* [Dataset extract]

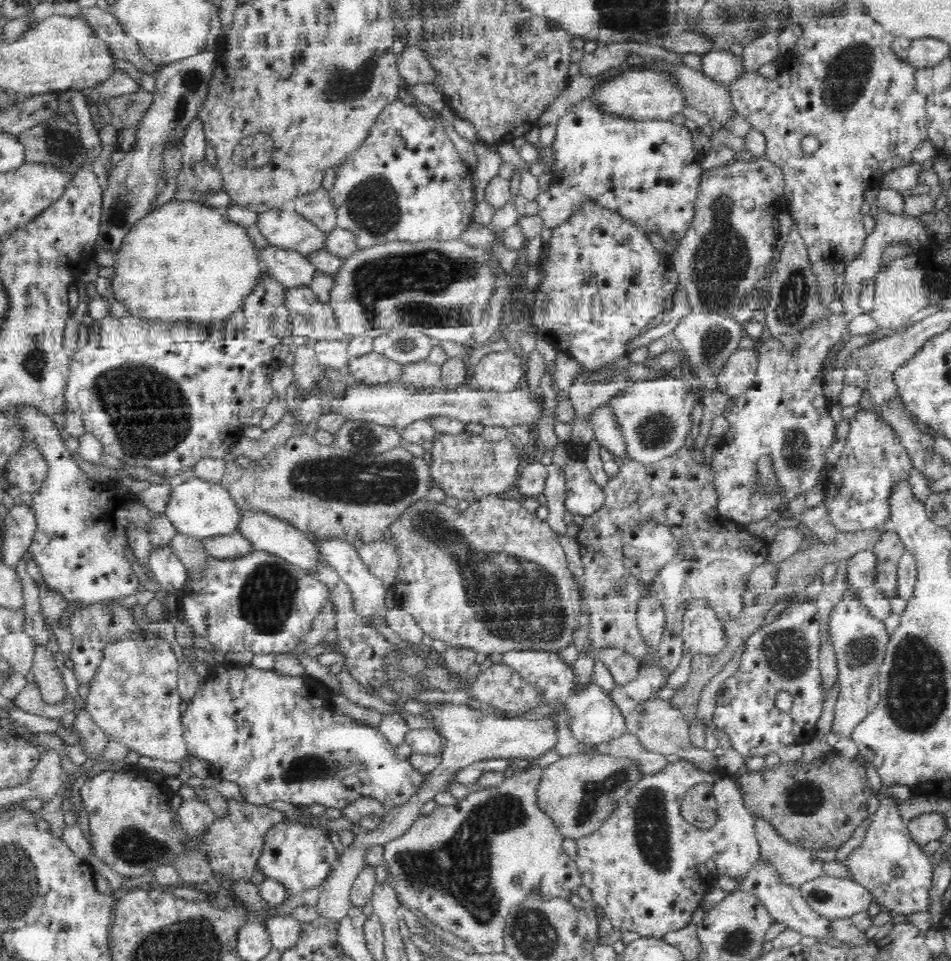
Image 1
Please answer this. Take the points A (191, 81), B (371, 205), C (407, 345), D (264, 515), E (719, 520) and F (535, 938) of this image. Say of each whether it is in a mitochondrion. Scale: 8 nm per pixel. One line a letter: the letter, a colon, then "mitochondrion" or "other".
A: mitochondrion
B: mitochondrion
C: mitochondrion
D: other
E: other
F: mitochondrion

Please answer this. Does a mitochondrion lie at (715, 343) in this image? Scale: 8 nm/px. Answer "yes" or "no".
yes

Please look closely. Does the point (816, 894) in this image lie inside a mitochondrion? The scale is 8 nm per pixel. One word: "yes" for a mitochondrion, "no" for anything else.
yes

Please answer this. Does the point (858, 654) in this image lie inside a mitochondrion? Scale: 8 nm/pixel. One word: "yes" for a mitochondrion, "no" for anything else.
yes

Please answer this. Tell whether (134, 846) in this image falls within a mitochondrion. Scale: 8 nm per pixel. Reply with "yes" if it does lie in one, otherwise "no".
yes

* [What is required] Give the records back verbatim, pictures excluded.

* [Solution to the exercise]
Image 1
Please answer this. Take the points A (191, 81), B (371, 205), C (407, 345), D (264, 515), E (719, 520) and F (535, 938) of this image. Say of each whether it is in a mitochondrion. Scale: 8 nm per pixel. One line a letter: the letter, a colon, then "mitochondrion" or "other".
A: mitochondrion
B: mitochondrion
C: mitochondrion
D: other
E: other
F: mitochondrion

Please answer this. Does a mitochondrion lie at (715, 343) in this image? Scale: 8 nm/px. Answer "yes" or "no".
yes

Please look closely. Does the point (816, 894) in this image lie inside a mitochondrion? The scale is 8 nm per pixel. One word: "yes" for a mitochondrion, "no" for anything else.
yes

Please answer this. Does the point (858, 654) in this image lie inside a mitochondrion? Scale: 8 nm/pixel. One word: "yes" for a mitochondrion, "no" for anything else.
yes

Please answer this. Tell whether (134, 846) in this image falls within a mitochondrion. Scale: 8 nm per pixel. Reply with "yes" if it does lie in one, otherwise "no".
yes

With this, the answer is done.